▶ [WHAT YOU ARE ASKED TO DO]
Give back the full listing exactly, setting the pictures aside.

▶ [DATA IN THIS EXERCISE]
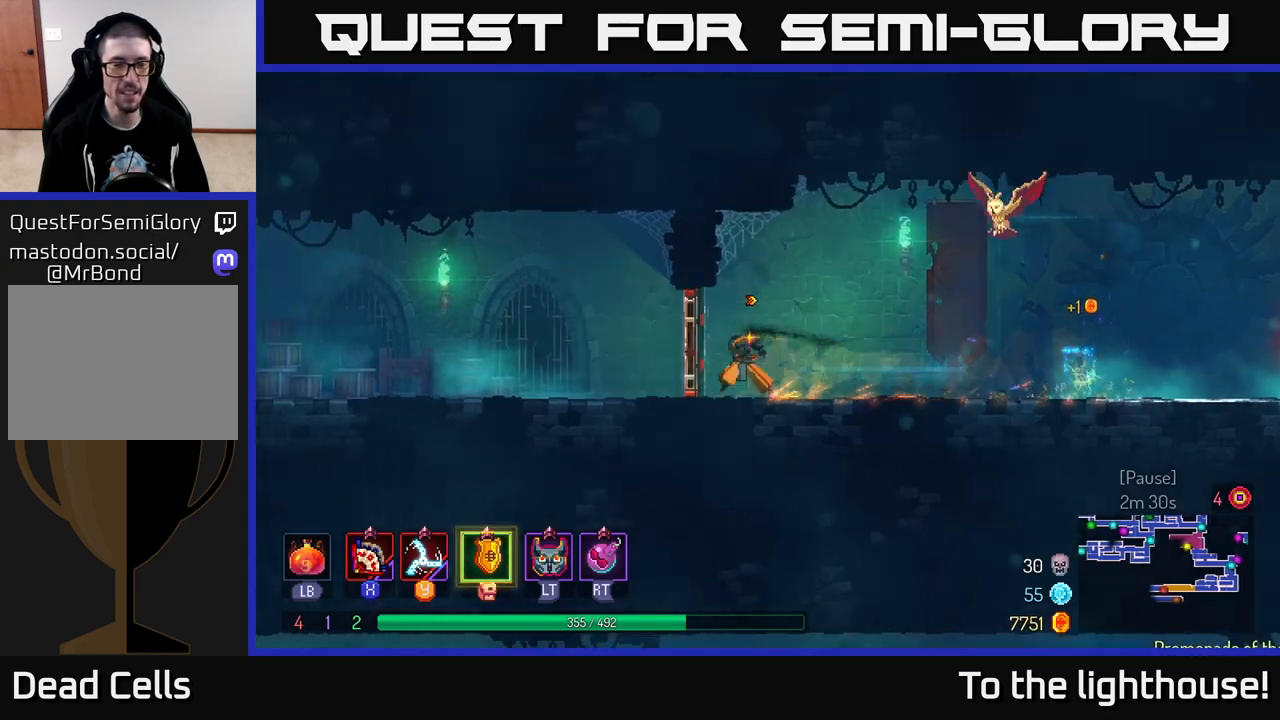
{"buttons": [], "left_stick": "left", "right_stick": "center", "events": [[117, "R1", "up"]]}
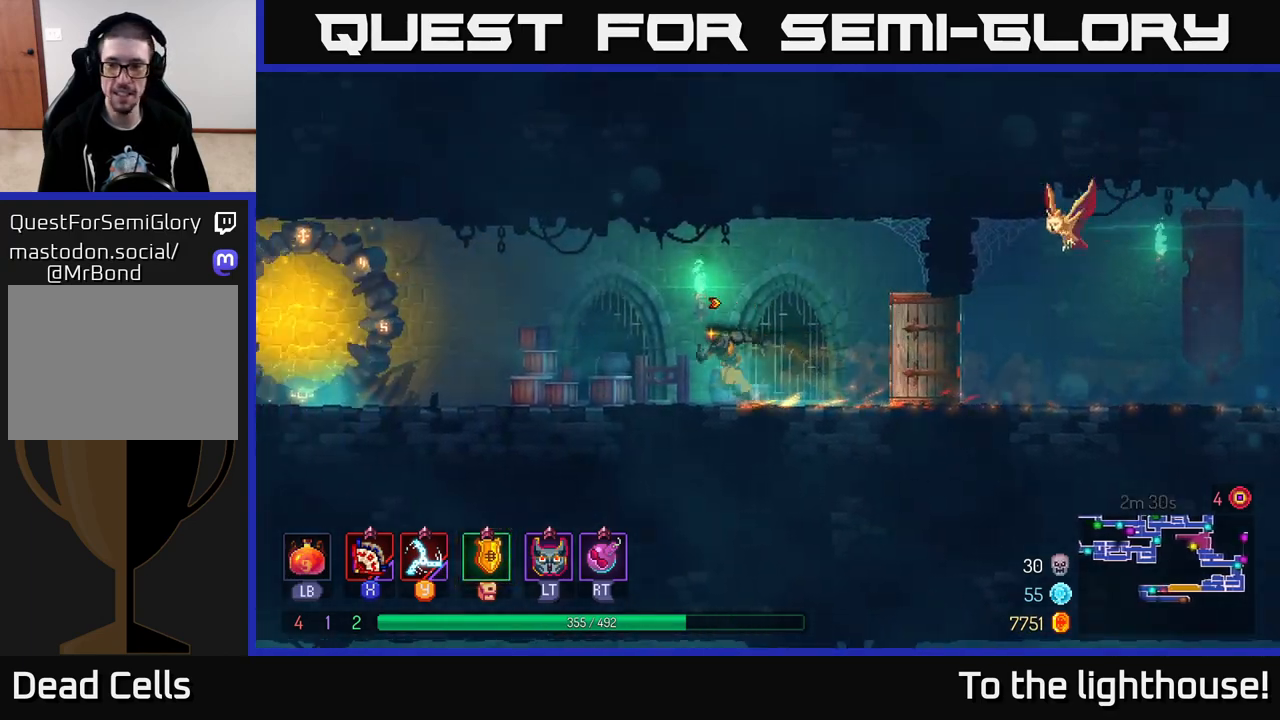
{"buttons": [], "left_stick": "left", "right_stick": "center", "events": []}
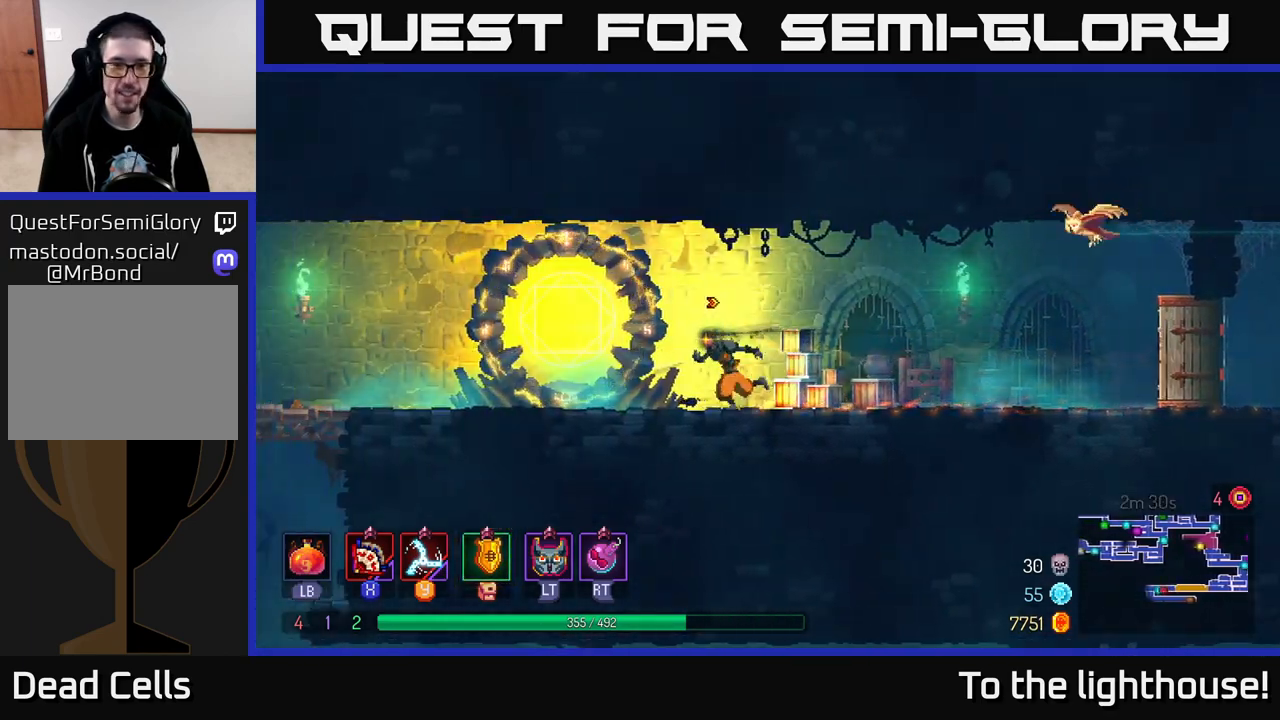
{"buttons": ["B"], "left_stick": "left", "right_stick": "center", "events": [[467, "B", "down"]]}
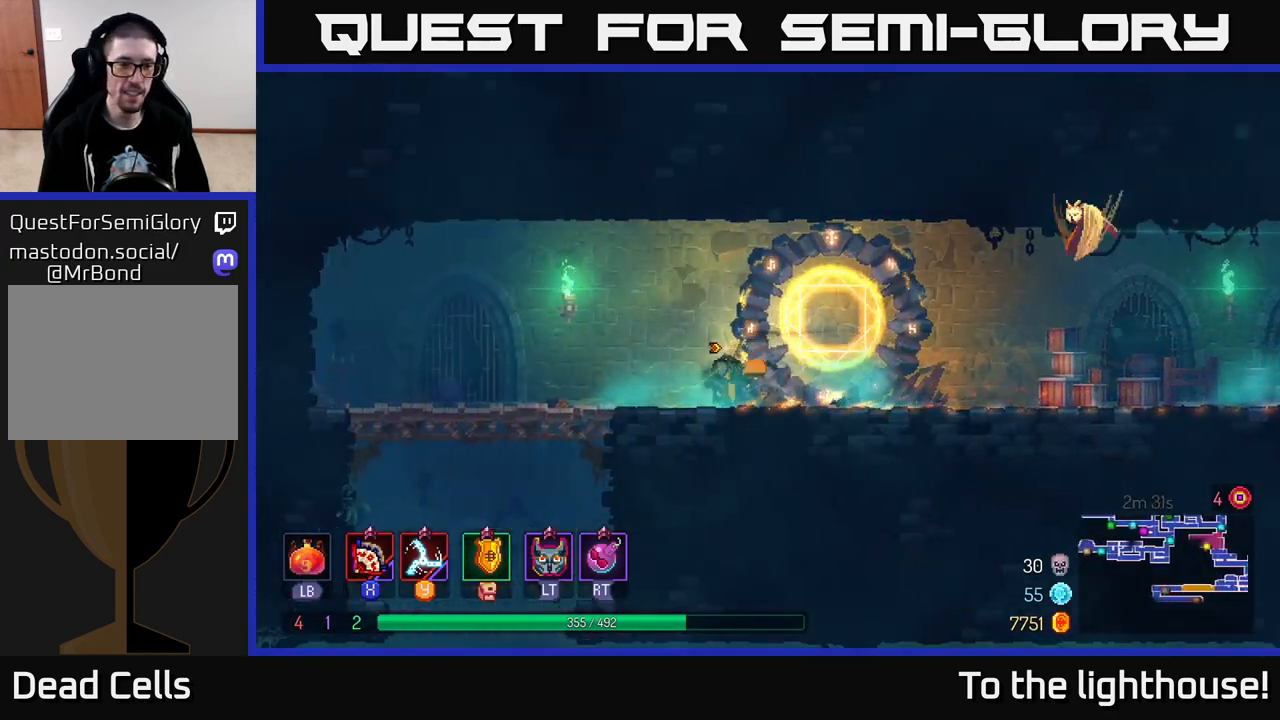
{"buttons": ["A"], "left_stick": "down", "right_stick": "center", "events": [[67, "B", "up"], [317, "left_stick", "down"], [350, "A", "down"], [383, "A", "up"], [467, "A", "down"]]}
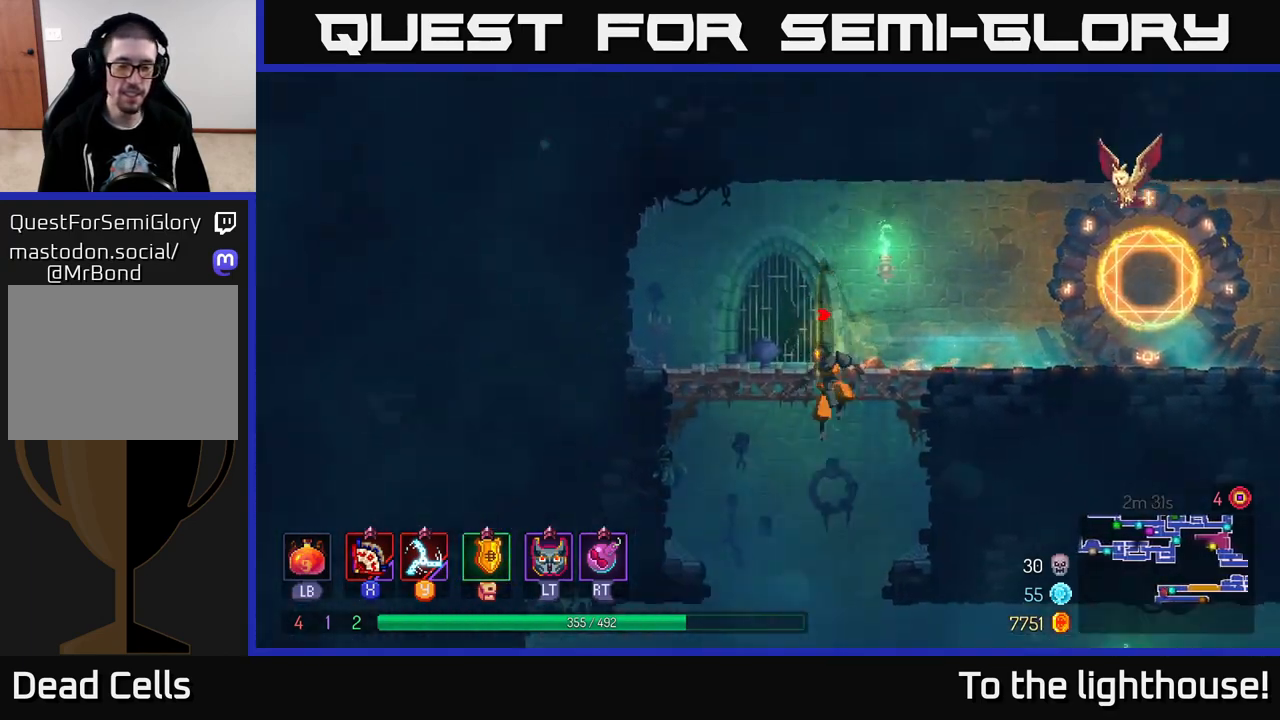
{"buttons": [], "left_stick": "right", "right_stick": "center", "events": [[50, "A", "up"], [183, "left_stick", "right"], [383, "B", "down"], [500, "B", "up"]]}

▶ [SOLUTION]
{"buttons": [], "left_stick": "left", "right_stick": "center", "events": [[117, "R1", "up"]]}
{"buttons": [], "left_stick": "left", "right_stick": "center", "events": []}
{"buttons": ["B"], "left_stick": "left", "right_stick": "center", "events": [[467, "B", "down"]]}
{"buttons": ["A"], "left_stick": "down", "right_stick": "center", "events": [[67, "B", "up"], [317, "left_stick", "down"], [350, "A", "down"], [383, "A", "up"], [467, "A", "down"]]}
{"buttons": [], "left_stick": "right", "right_stick": "center", "events": [[50, "A", "up"], [183, "left_stick", "right"], [383, "B", "down"], [500, "B", "up"]]}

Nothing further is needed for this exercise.